Recorded data
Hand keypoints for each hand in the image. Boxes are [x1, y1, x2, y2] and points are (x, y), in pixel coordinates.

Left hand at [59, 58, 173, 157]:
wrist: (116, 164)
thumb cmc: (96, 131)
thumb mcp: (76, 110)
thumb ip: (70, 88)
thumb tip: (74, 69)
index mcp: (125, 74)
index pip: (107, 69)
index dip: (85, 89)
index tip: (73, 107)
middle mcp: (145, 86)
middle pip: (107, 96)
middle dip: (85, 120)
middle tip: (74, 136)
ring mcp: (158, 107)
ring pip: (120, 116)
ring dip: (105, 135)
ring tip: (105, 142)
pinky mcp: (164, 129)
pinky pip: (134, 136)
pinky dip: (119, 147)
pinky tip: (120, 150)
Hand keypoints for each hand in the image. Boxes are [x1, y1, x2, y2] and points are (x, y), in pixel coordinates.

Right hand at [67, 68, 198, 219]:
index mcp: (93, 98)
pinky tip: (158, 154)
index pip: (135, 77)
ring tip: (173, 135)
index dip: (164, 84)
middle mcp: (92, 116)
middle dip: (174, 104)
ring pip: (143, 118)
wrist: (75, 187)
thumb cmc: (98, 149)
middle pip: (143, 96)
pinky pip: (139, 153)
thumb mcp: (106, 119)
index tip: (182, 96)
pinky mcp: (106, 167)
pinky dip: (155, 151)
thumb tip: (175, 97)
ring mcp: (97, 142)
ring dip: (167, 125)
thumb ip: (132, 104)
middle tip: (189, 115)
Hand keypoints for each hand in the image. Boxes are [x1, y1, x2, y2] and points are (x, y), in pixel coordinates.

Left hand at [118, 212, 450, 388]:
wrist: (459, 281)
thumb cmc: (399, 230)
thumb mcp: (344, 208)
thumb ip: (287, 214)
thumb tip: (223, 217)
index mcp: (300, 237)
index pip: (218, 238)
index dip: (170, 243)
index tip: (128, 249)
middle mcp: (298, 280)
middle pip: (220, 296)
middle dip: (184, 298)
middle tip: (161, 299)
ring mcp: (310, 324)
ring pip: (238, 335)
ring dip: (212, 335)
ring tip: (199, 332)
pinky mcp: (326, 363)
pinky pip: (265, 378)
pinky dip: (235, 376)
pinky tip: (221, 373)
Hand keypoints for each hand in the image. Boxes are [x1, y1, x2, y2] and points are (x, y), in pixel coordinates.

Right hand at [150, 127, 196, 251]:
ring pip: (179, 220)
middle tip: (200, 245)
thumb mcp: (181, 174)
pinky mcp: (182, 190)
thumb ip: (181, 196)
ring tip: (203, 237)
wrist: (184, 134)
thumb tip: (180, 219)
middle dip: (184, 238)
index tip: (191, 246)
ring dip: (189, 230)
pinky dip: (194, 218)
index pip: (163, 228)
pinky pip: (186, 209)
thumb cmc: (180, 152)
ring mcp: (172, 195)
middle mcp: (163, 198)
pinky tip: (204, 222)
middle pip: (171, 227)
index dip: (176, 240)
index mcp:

Work task
Copy out the full set of entries without altering anything.

Solution to this task
Hand keypoints for each hand in the image. Boxes are [x1, y1, x2, y2] and points are (x, y), in pixel coordinates.

Left hand at [59, 58, 173, 157]:
wrist: (116, 164)
thumb cmc: (96, 131)
thumb mcp: (76, 110)
thumb ip: (70, 88)
thumb tip: (74, 69)
index mcp: (125, 74)
index pip: (107, 69)
index dip: (85, 89)
index tip: (73, 107)
middle mcp: (145, 86)
middle pip: (107, 96)
middle dip: (85, 120)
middle tip: (74, 136)
ring mcp: (158, 107)
ring pip: (120, 116)
ring dip: (105, 135)
ring tip: (105, 142)
pinky mcp: (164, 129)
pinky pip: (134, 136)
pinky dip: (119, 147)
pinky tip: (120, 150)
Hand keypoints for each hand in the image. Boxes are [x1, y1, x2, y2] and points are (x, y), in pixel coordinates.

Right hand at [67, 68, 198, 219]:
index mcp: (93, 98)
pinky tip: (158, 154)
index pip: (135, 77)
ring tip: (173, 135)
index dip: (164, 84)
middle mcp: (92, 116)
middle dip: (174, 104)
ring pip: (143, 118)
wrist: (75, 187)
thumb cmc: (98, 149)
middle pip: (143, 96)
pinky pip: (139, 153)
thumb mcp: (106, 119)
index tip: (182, 96)
pinky mcp: (106, 167)
pinky dip: (155, 151)
thumb tip: (175, 97)
ring mcp: (97, 142)
ring dip: (167, 125)
thumb ip: (132, 104)
middle tip: (189, 115)
Hand keypoints for each hand in the image. Boxes are [x1, y1, x2, y2] and points are (x, y), in pixel coordinates.

Left hand at [118, 212, 450, 388]:
wrist: (459, 281)
thumb cmc: (399, 230)
thumb mcp: (344, 208)
thumb ip: (287, 214)
thumb tip: (223, 217)
index mcp: (300, 237)
index pip: (218, 238)
index dip: (170, 243)
index tip: (128, 249)
middle mcp: (298, 280)
middle pip: (220, 296)
middle dip: (184, 298)
middle tip: (161, 299)
ring mcp: (310, 324)
ring pip: (238, 335)
ring dip: (212, 335)
ring tip: (199, 332)
pinky mcp: (326, 363)
pinky pip: (265, 378)
pinky dip: (235, 376)
pinky tip: (221, 373)
Hand keypoints for each hand in the image. Boxes are [x1, y1, x2, y2] and points are (x, y), in pixel coordinates.

Right hand at [150, 127, 196, 251]:
ring pip: (179, 220)
middle tip: (200, 245)
thumb mcp: (181, 174)
pinky mcp: (182, 190)
thumb ip: (181, 196)
ring tip: (203, 237)
wrist: (184, 134)
thumb tip: (180, 219)
middle dip: (184, 238)
index tip: (191, 246)
ring dip: (189, 230)
pinky dip: (194, 218)
index pip: (163, 228)
pinky pip: (186, 209)
thumb cmc: (180, 152)
ring mcp: (172, 195)
middle mcp: (163, 198)
pinky tip: (204, 222)
middle pip: (171, 227)
index dip: (176, 240)
index mcp:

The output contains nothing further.